3. I would NOT clip. It only makes things worse as time goes by because a] the only way a bird has of dissipating 'bad' [sex and stress] hormones is through flight [nature never counted on us, humans, thinking that we know better than her so she did not give them any other form of exercise] so, when you clip, all you are doing is concentrating the hormones instead of getting rid of them. b] a grounded bird is more prone to breeding behavior as the only time in the wild that they kind of like 'stay put' is when they are breeding. c] flight is a distraction and you want the bird to be as 'distracted' as possible [baths are good, too]. d] a bird that has been fully flighted will resent [and blame the humans] for the grounding, making things worse in terms of 'mood'.

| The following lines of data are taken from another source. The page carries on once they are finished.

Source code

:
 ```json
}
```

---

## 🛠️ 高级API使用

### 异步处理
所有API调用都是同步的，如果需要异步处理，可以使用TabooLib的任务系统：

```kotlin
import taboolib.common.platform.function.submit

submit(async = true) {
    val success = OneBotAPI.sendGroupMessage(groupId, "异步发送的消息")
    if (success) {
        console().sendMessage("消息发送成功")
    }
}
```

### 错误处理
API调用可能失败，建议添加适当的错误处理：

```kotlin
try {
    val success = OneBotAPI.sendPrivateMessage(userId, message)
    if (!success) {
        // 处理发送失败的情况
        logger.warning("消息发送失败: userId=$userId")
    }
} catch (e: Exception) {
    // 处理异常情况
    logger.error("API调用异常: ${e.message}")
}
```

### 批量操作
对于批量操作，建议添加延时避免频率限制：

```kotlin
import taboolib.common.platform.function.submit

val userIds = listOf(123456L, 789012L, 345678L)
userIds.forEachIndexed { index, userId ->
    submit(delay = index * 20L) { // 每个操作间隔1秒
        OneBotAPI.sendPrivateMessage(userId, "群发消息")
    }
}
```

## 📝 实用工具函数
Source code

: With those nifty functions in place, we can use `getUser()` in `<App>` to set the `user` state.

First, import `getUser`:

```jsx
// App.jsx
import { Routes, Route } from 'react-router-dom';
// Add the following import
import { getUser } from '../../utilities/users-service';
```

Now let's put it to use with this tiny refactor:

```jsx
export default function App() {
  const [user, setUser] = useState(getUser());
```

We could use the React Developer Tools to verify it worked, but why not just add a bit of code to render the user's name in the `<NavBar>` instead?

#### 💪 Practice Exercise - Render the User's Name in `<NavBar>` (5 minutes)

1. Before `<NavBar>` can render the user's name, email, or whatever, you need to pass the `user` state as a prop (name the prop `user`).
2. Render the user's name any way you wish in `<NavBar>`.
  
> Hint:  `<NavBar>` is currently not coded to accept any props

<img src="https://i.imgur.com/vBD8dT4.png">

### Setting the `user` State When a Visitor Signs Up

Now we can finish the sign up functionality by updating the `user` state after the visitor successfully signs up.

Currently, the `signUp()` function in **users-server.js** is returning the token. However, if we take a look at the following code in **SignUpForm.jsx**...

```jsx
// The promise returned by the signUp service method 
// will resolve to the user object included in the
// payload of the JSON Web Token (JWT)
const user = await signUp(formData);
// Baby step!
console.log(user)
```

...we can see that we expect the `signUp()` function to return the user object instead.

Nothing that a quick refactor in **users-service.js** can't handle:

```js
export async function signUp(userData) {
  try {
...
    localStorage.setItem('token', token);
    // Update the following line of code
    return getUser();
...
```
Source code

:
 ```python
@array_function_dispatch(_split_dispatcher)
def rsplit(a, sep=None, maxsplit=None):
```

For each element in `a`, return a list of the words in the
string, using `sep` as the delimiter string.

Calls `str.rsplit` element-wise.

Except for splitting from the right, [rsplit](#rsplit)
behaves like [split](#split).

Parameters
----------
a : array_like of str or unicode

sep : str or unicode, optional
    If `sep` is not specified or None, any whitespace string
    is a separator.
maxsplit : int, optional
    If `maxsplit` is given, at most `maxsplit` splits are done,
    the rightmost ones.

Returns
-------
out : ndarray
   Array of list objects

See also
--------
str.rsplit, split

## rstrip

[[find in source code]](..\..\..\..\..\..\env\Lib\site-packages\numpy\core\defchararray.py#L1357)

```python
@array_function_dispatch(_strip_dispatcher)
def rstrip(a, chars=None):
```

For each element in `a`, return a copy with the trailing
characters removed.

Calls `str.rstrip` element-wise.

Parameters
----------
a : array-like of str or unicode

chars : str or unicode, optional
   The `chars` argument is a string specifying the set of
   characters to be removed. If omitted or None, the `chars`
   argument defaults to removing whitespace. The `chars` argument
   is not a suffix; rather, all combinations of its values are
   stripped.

4. I would not allow my child to handle an amazon. I don't allow anybody to handle mine - not even my husband [well, let me clarify this, my husband handles the parrot that chose him over me and can help cleaning, feeding, giving praise and treats, even putting them back in their cages when it's 'time' but this is done with a stick, never to his hand or shoulder]. The thing is that parrots are not and never will be family pets. It's not in their nature... they simply did not evolve this way. They can have a flock-mate relationship with everybody in the family but they belong to one person and one person only: their chosen human. And this chosen human is hardly ever a child for the simple reason that even adults have a heap of trouble learning a parrot's body language and understanding how different they are from, say, dogs - and children are hardly ever equanimous and even-tempered - an essential quality for all correct parrot handling.